Ella hizo una pausa, masticando con lentitud.

– Ah, sí, claro, me levanté y trasteé un poco con ellas anoche.

– La idea es cerrarlas antes de acostarse -le recriminó Darryl.

– Lo hice, pero juraría que… -Barnes se detuvo bruscamente y después continuó-. Habría jurado que escuché algo afuera, en la tormenta.

Michael aguardó. Una nota en la voz de la mujer le advirtió lo que se avecinaba.

– ¿Que oíste qué…? -preguntó el biólogo.

– Una voz… Gritos.

– Quizá era una banshee -explicó Hirsch, removiendo su plato con el tenedor.

– ¿Oíste lo que gritaba? -inquirió Michael en el tono más despreocupado que logró improvisar.

– Me pareció entender, pese al rugido del viento, algo asó como ‹Devuélvemelo›. -Sacudió la cabeza y luego retornó a los huevos y la tostada-. Empiezo a echar de menos las alarmas de los coches.

El periodista logró tragarse el bocado a duras penas, pero decidió guardarse la noticia para sí mismo todavía.

– Esto me recuerda otra cosita… -comentó la doctora mientras rebuscaba en el bolsillo de su abrigo hasta sacar una muestra de sangre en un vial de plástico-. Necesito un análisis de sangre completo de esto.

A Darryl no pareció emocionarle mucho la perspectiva.

– ¿Y a qué se debe que recaiga tanto honor en mi persona?

– Porque eres tú el que tiene todo ese equipo tan magnífico en tu laboratorio.
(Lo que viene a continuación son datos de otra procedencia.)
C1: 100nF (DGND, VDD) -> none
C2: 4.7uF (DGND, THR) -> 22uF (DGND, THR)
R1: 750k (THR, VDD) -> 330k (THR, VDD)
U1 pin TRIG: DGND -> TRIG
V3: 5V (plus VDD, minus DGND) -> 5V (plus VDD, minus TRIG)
– ¿De quién es eso? -preguntó.

– De uno de los reclutas -comentó ella, con brusquedad-, y te lo encargo a ti porque no hay más candidatos capaces de hacer un análisis de sangre.

– Vale -dijo él, golpeándose ligeramente en la boca con la servilleta-, y ya que estamos, también yo tengo algunas novedades.

Michael no estaba seguro de si hablaba en serio.

– Estáis sentados, amigos, al lado de alguien grande de verdad. En la última tanda de cebos he atrapado un ejemplar de una especie desconocida hasta ahora.

Tanto Michael como Charlotte le dedicaron toda su atención a partir de ese momento.

– ¿Es eso verdad? -preguntó Michael.

Darryl asintió, sonriente.

– Aunque se relaciona estrechamente con el Cryothenia amphitreta, que permaneció sin descubrir hasta el 2006, no se conoce este pez en concreto.